Record numbers of patients were treated in 1987–88, and the record level of resources announced recently by my right hon. Friend should enable authorities to do even better in 1989.
Does the Minister recognise the inadequacy of that response? Does he realise just how much ancillary workers contribute to the tender loving care that is provided by the Health Service and that their low pay is now a real embarrassment to consultants and administrators as well as to patients and the general public? What does he say to the domestic worker who this month told the South Wales Echo that the reward for 18 years' service was to be forced into part-time work and to lose £18 a week?
That is a change of song from how badly paid nurses were and remembering how badly paid medical staffs were in the 1970s. The hon. Gentleman changes his tune as it suits him. We have been seeking to ensure that payments in the Health Service go towards patient benefit. Competitive tendering is to the benefit of the patient and the Health Service. We shall continue that policy within the Health Service and local government.
Is my hon. Friend satisfied that health authorities in Wales use the money that is allocated to them in the best possible way? Is he aware that the South Glamorgan health authority, for example, proposes to use it in the wrong way? It intends to build an utterly unnecessary hospital in south Cardiff and not to make use of the marvellous facilities that are available in hospitals such as Sully hospital in my constituency. That is the absurdity of the position. Many consultants in the Llandough-Sully area have told me that they regard the proposed hospital for south Cardiff as wasteful, unnecessary and harmful to the Health Service in the county of South Glamorgan.
My hon. Friend's support for Sully hospital has been noted for many years. What he said this afternoon will be taken note of by my right hon. Friend in considering the draft strategic plan of the health authority which is before him at present.
It is fortunate for us in Wales that few junior doctors in Wales work the long hours that have been reported in England. We take the matter seriously. Our district authorities convene meetings to look into the matter, and we are monitoring closely. As I said, we do not have the problem that is experienced in England.
I shall write to my hon. Friend on the latter point. On the comprehensive study of cancer services, which was started on 1 September last year, it is a little early as yet for a report, but we shall certainly release it as soon as we can.
Will the Minister explain—if he cannot explain, will he order an investigation—the substantial increase in deaths from breast cancer in six out of eight Welsh counties and from cervical cancer in four out of eight Welsh counties over the past 10 years? In view of the alarming figures, is the Minister satisfied that the screening programme in Wales is adequate?

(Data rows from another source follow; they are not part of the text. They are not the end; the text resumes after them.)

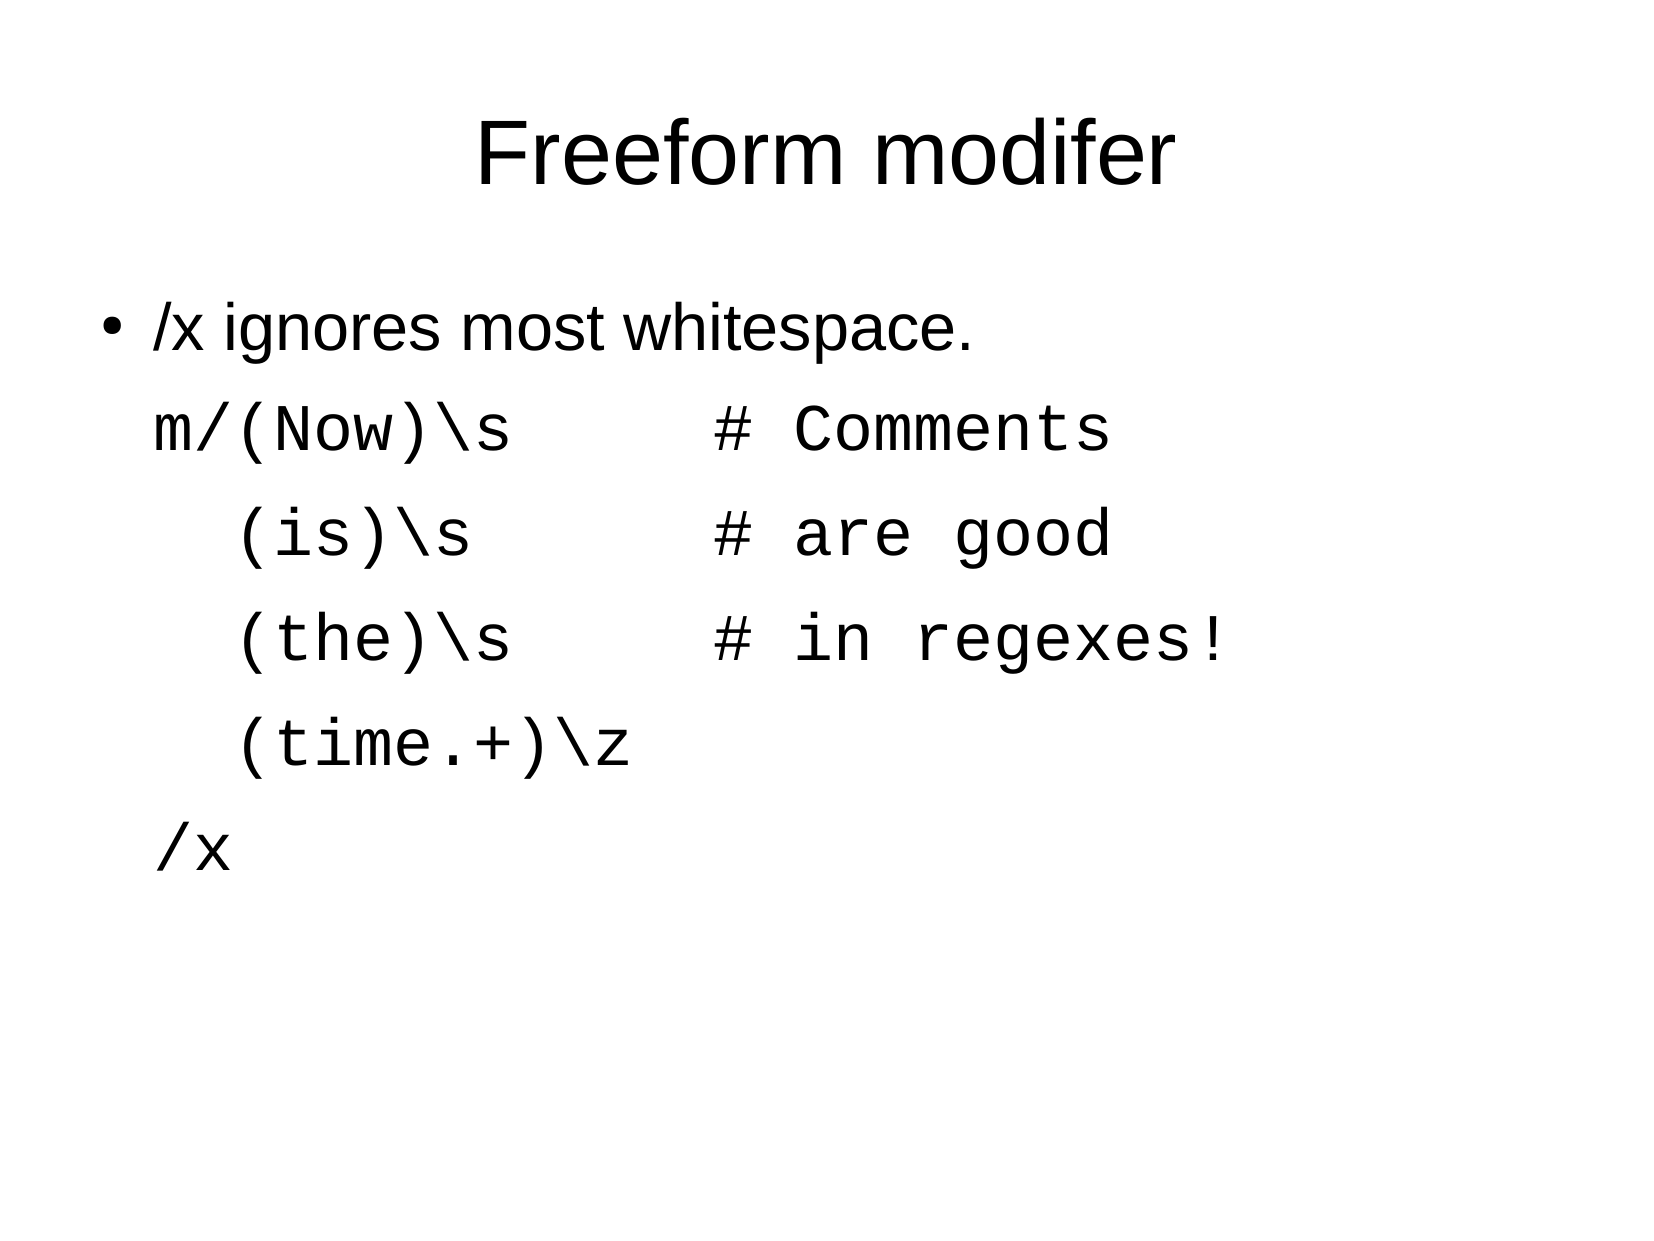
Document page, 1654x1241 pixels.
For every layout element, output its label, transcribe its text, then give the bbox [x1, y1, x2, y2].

title Freeform modifer [82, 49, 1571, 257]
list /x ignores most whitespace. m/(Now)\s # Comments (is)\s # are good (the)\s # in regexes! (time.+)\z /x [82, 290, 1571, 1010]
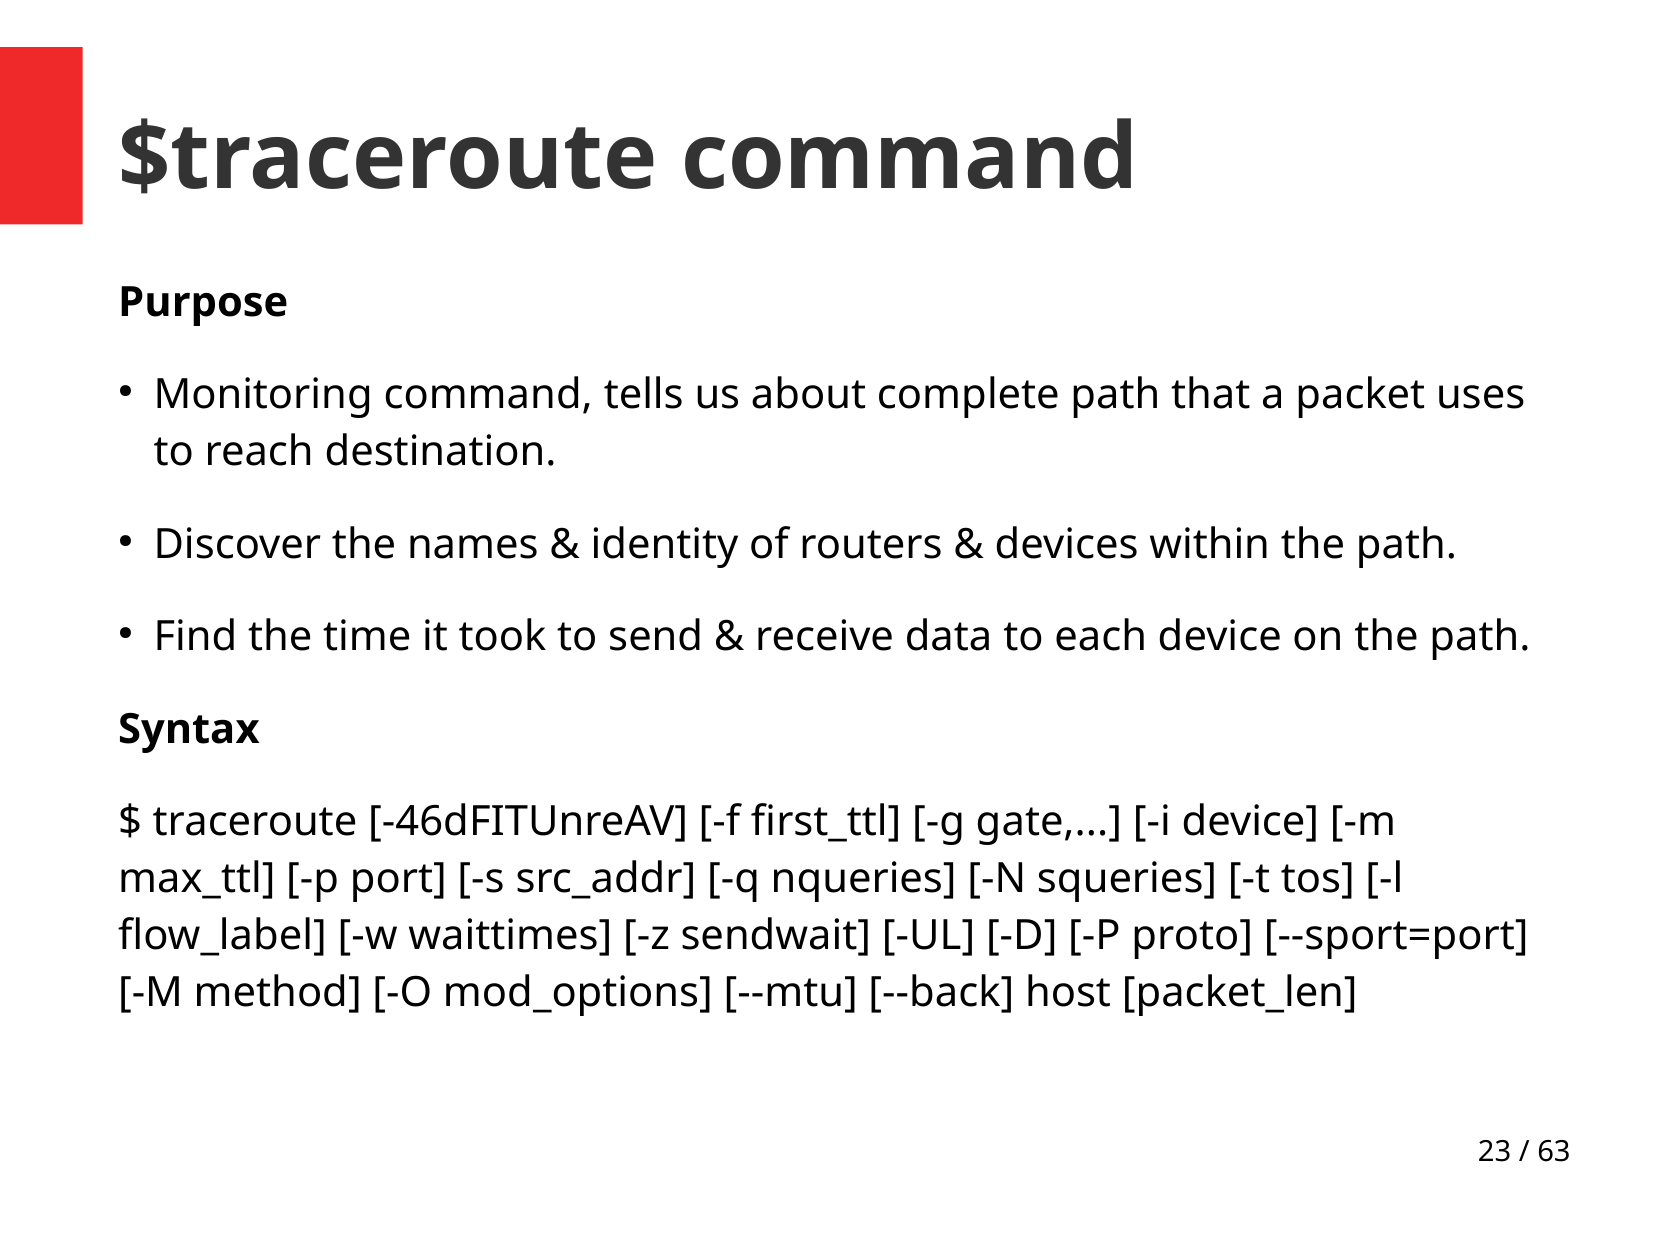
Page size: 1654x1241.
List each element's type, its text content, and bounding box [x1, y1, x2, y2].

title $traceroute command [118, 49, 1571, 257]
subtitle Purpose Monitoring command, tells us about complete path that a packet uses to reach destination. Discover the names & identity of routers & devices within the path. Find the time it took to send & receive data to each device on the path. Syntax $ traceroute [-46dFITUnreAV] [-f first_ttl] [-g gate,...] [-i device] [-m max_ttl] [-p port] [-s src_addr] [-q nqueries] [-N squeries] [-t tos] [-l flow_label] [-w waittimes] [-z sendwait] [-UL] [-D] [-P proto] [--sport=port] [-M method] [-O mod_options] [--mtu] [--back] host [packet_len] [118, 271, 1536, 1190]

The hon. Lady must accept that it is a little difficult to assess matters over the past 10 years when we have only just put in place the cervical cancer screening service, which is covering the whole of Wales now, and the breast cancer screening service, which, as she knows, was launched at the headquarters and with the new team in Cathedral road, Cardiff, and will be available shortly. It is a little early to draw conclusions from the past 10 years so I cannot answer her on that.
Are there any firm proposals to contract out medical services, following the excellent private sector kidney dialysis unit at Bangor, Caernarvon, which has saved lives and reduced waiting lists? Is that to be done elsewhere in Wales?
Certainly, this is a system that we would recommend widely. As my hon. Friend said, it has been spreading through Wales and we hope that it will serve as an example for other parts of the United Kingdom.